• [REQUIRED ACTION]:
Transcribe, word for word and without additions, each line below from the one containing "DIVISUMMA 37PD】" through the one containing "リアブランドです。段ボール工場だったビルをリノベーションした店", both ends included.

-- Opening Marker --

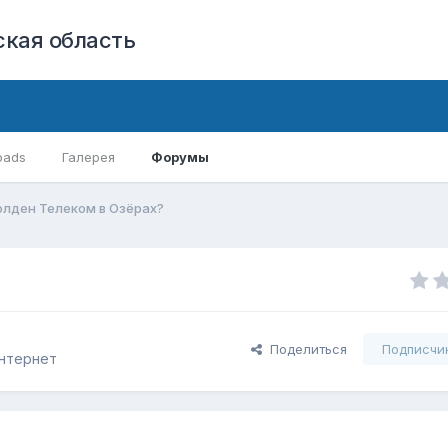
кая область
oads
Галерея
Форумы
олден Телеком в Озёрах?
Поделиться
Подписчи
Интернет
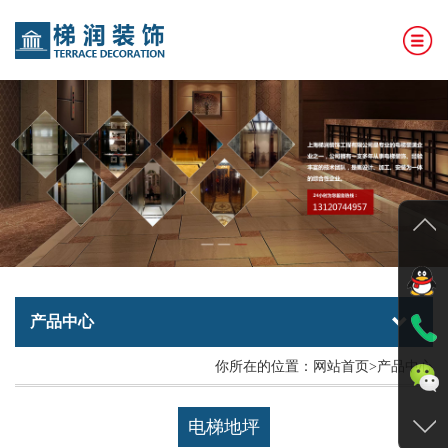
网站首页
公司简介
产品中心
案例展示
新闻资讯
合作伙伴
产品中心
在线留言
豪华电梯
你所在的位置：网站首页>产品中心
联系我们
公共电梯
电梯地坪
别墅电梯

-- Closing Marker --
-- Opening Marker --

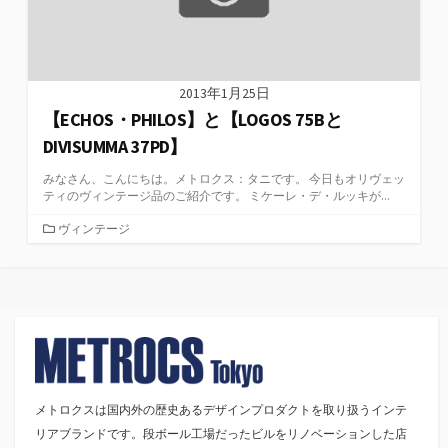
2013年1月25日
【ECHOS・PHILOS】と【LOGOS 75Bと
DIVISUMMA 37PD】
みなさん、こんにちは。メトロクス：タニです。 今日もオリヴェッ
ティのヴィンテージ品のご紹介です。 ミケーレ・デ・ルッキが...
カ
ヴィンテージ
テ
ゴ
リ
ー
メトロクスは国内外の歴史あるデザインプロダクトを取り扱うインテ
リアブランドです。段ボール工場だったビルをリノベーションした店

-- Closing Marker --

• [RESULT OF THIS TASK]:
DIVISUMMA 37PD】
みなさん、こんにちは。メトロクス：タニです。 今日もオリヴェッ
ティのヴィンテージ品のご紹介です。 ミケーレ・デ・ルッキが...
カ
ヴィンテージ
テ
ゴ
リ
ー
メトロクスは国内外の歴史あるデザインプロダクトを取り扱うインテ
リアブランドです。段ボール工場だったビルをリノベーションした店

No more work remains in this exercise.